Thursday, March 20, 2008

It's been a long slow collision

Yesterday was good, last night was better.
Wednesday night we went out for the first time, met ourselves some new friends, danced, walked home early (2am) because we had to get up early to go to Lisbon. A very good night. I hope Roberto and Ruben really do email us and we keep our friends from Galicia.

We drove up to Lisbon yesterday, it poured rain most of the way, as soon as we got out of the Algarve. We were not prepared. Oh man how it rained down on us. Beautiful countryside, but a tiny highway (we opted for the free National Highway instead of the toll (would end up being like €20 for the whole way), in the rain, slower than we had planned, meant for a long drive. We learned some very expensive lessons about toll roads in Portugal, and had to pay €36.50 instead of the €2 we should have had to pay, becuase we went through the wrong booth and didn´t take a ticket. OUCH. A long car ride, turned longer, since we didn´t have coats or an umbrella to get out and see things, so we drove through them. And got lost a lot. Into Sintra, beautiful, quaint, medeival town, with 7 castles, and drove winding tiny mossy roads, that looked like they belonged in Robin Hood, and we should have been in a carriage. Beautiful.
Over to Cabo da Rocca, our favorite part of the day, the most western point of the European continet, and the place where Queen Isabella deemed to be the End of the World, before they sent out Columbus. We ate oranges there in observance of all those lost to scurvey, and took pictures at the end of the world as we know it, feeling fine.
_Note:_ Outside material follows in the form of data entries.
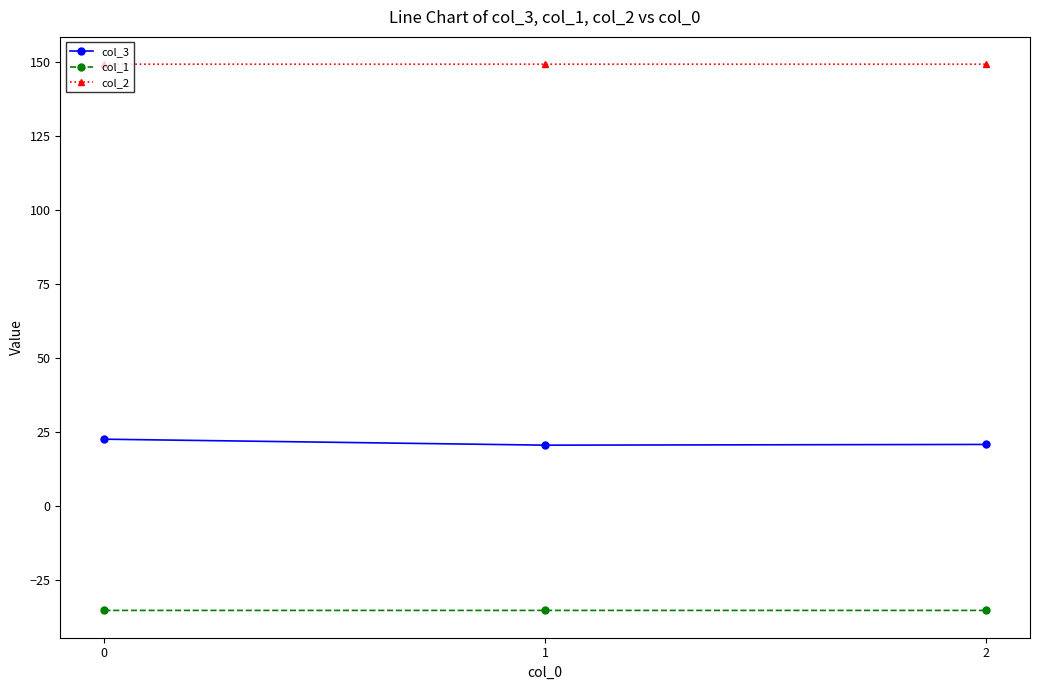

Which series has the largest total across all categories?

col_2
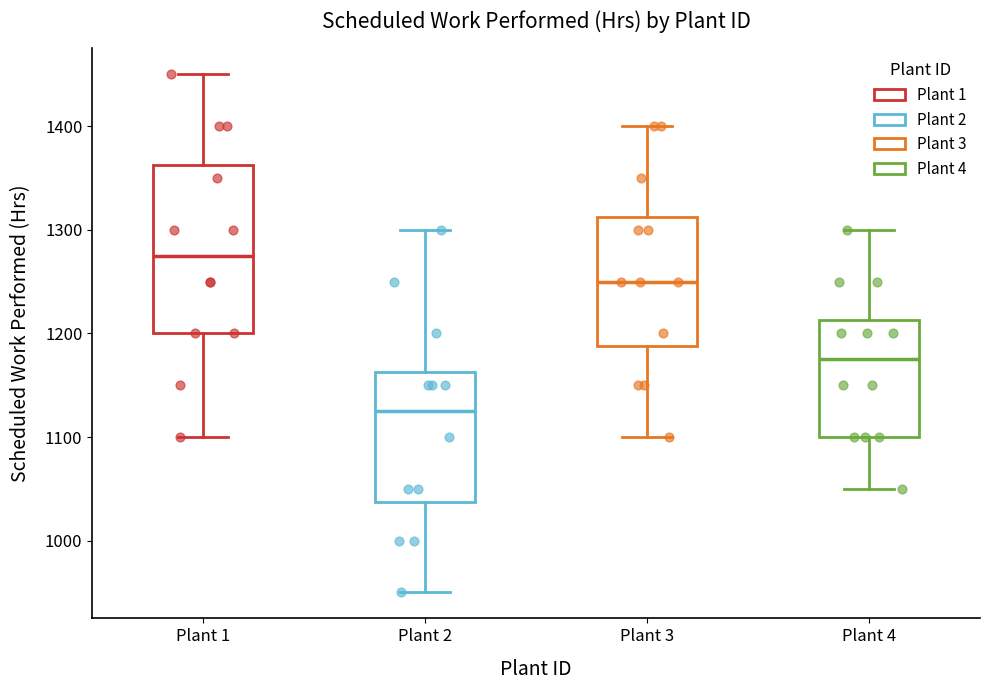

Where does the lower whisker of the box for Plant 2 end on the y-axis? The values are not printed on the chart, so give them approximately, as read against the axis.

950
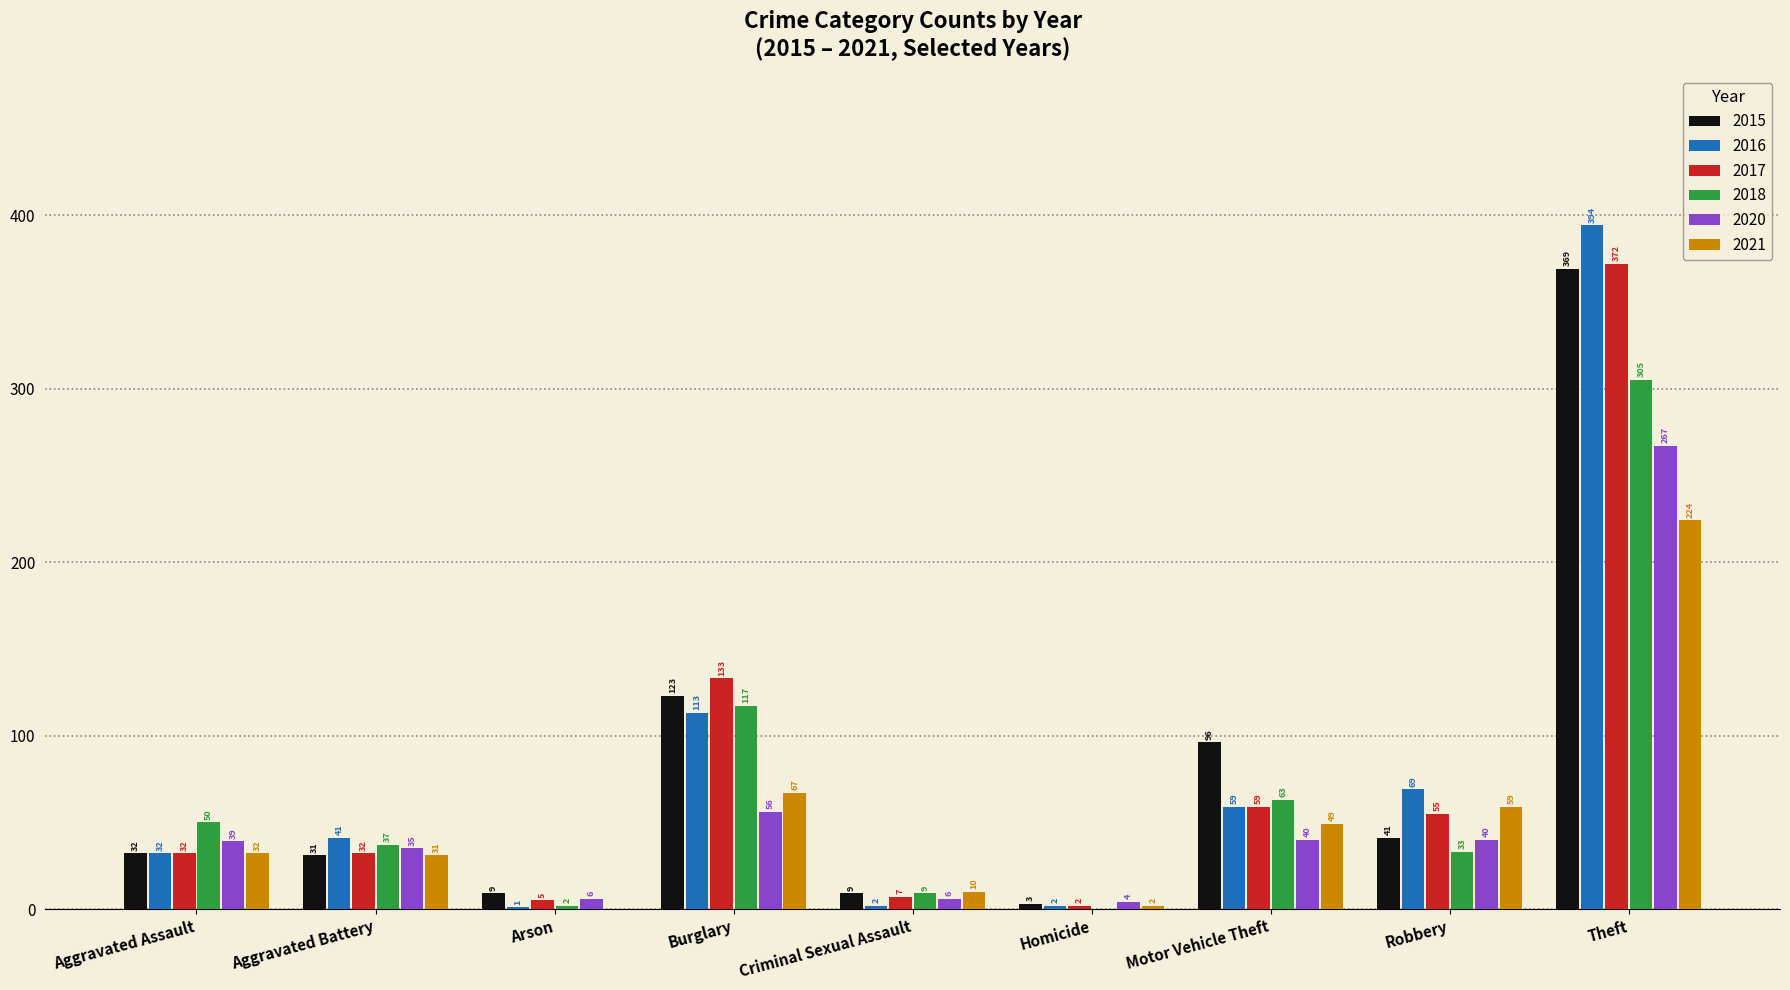

Which label corresponds to the largest value in the chart?

Theft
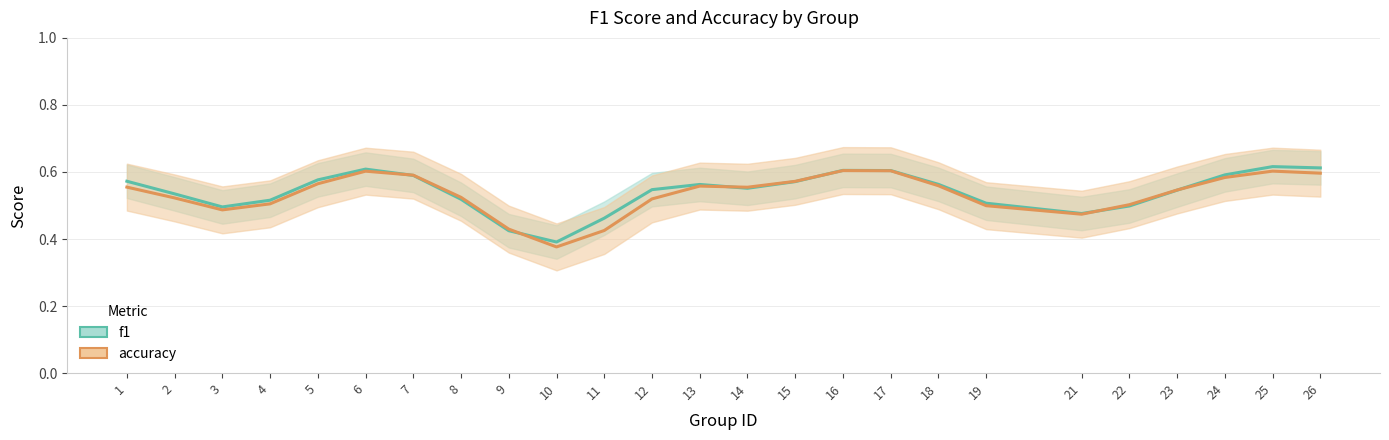

At how many categories does at least one series exceed 0?

25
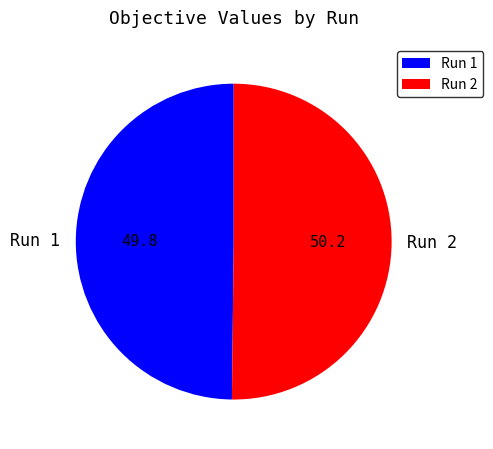

The Run 1 slice represents 43% of the pie. True or false?

False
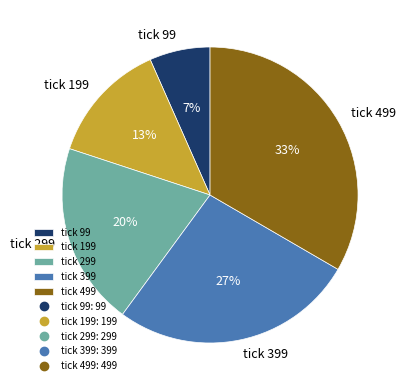

What percentage is the tick 399 slice, to the nearest percent?

27%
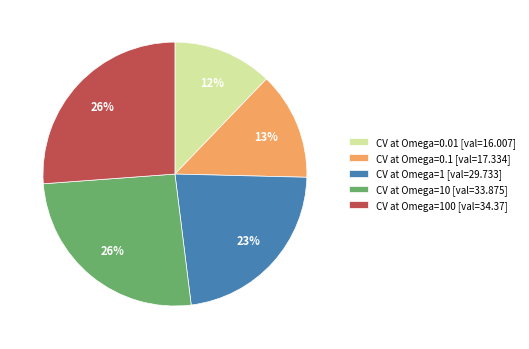

Which slice is the smallest?

CV at Omega=0.01 [val=16.007]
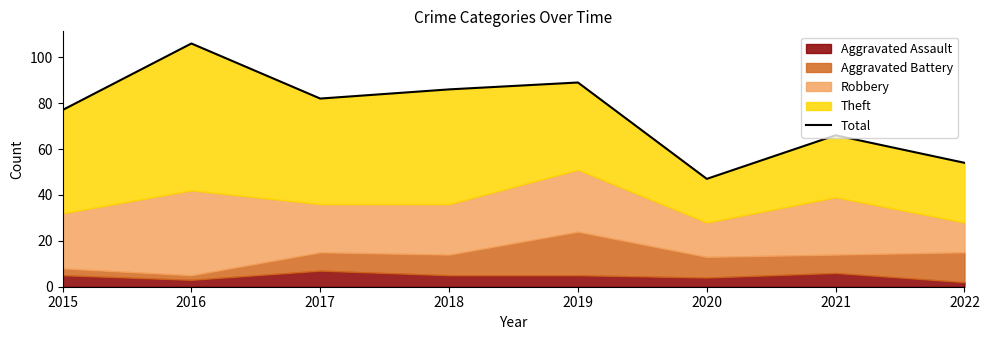

At which category does the data reach its first local peak?

2016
Down into Lisbon, for Pasties de Belem, and dois cafe con leites, YUM. Belem is the old neighborhood of Lisbon, famous for these custard tarts, delicious. Lisbon has a bridge like the Golden Gate and reminds us of San Francisco very much.
A long drive home was shorter than the way there, and the rain had cleared up, and I listened to the Cardigans, and had my soul warmed and my thoughts given time to gather and deepen. Lisbon is saved from being a total bust by Cabo da Roca, and majorly by introducing us to the city enough to make certain we come back. We did not get to see or experience it, and wish so much that we had. Like Amsterdam, it is a city I need to return to, because my heart is left wanting.

THEN, we finally made it home around 11, ate a little, dressed a little, made a few coctails and headed out to our little strip of nightlife. We went to the place across the street instead, and found our friends from the night before. Oh how they amuse us! There was more dancing, a LOT of laughing, especially on the box. We were about to head across the street, when we saw some more folks from the night before, chatted for a while, and then ended up at their place with wine and more laughing, until morning. They are fun kids, Shi and I had a great time, though we felt a little like hookers returning from our night before at 11am. Such is the feeling when you stay at a place with families and British retirees. We spent most of the day sleeping and lounging. Today was just gone. The sun was in and out, and rain on and off, so my hopes of coming home with a tan are slipping farther and farther away. I got a few short segments in, during breaks in the clouds, where the warm sun would almost dry up the sprinkles I'd withstand while waiting through the grey for the blue, but eventually had to go back inside becuase it started to really rain on me.

We are going out again tonight, our last night to have nightlife, becuase Saturday our flight leaves at 6am. We hope to see our new friends again tonight. They are so darling, they each have these distinct pesronalities, that we can place so commonly as other people we know, and I love their dynamic. John Paul, the Director, self-righteous, loves film and provides good conversation, wants to be a cassanova, a little dramatic. Jose the dreamboat ladies man, ever the host, tells it like it is with a smile in his eye. Joao, the soft-spirited goof, studying music, a pianist, who meets his babes online. They--like the rest of Portugal it seems-- don't let us speak Spanish, and we don't know enough Portuguese, so we speak English together. My language is not improving much this week, but I sure love to listen to them, both in Portuguese and English. I'm at a point where I can definitely distinguish Portuguese from other things, and think I catch a few words in sentances, and can say a very few things, with a very poor accent, though I am so uncomfortable with it, and feel like my Portguese is as unwelcome as it is unneccessary, that I never really use the things I know. Except Obrigado, thank you, as I leave whatever conversation.

1 comment:

Anonymous said...

i love my postcard from bilbao, thank you!!!!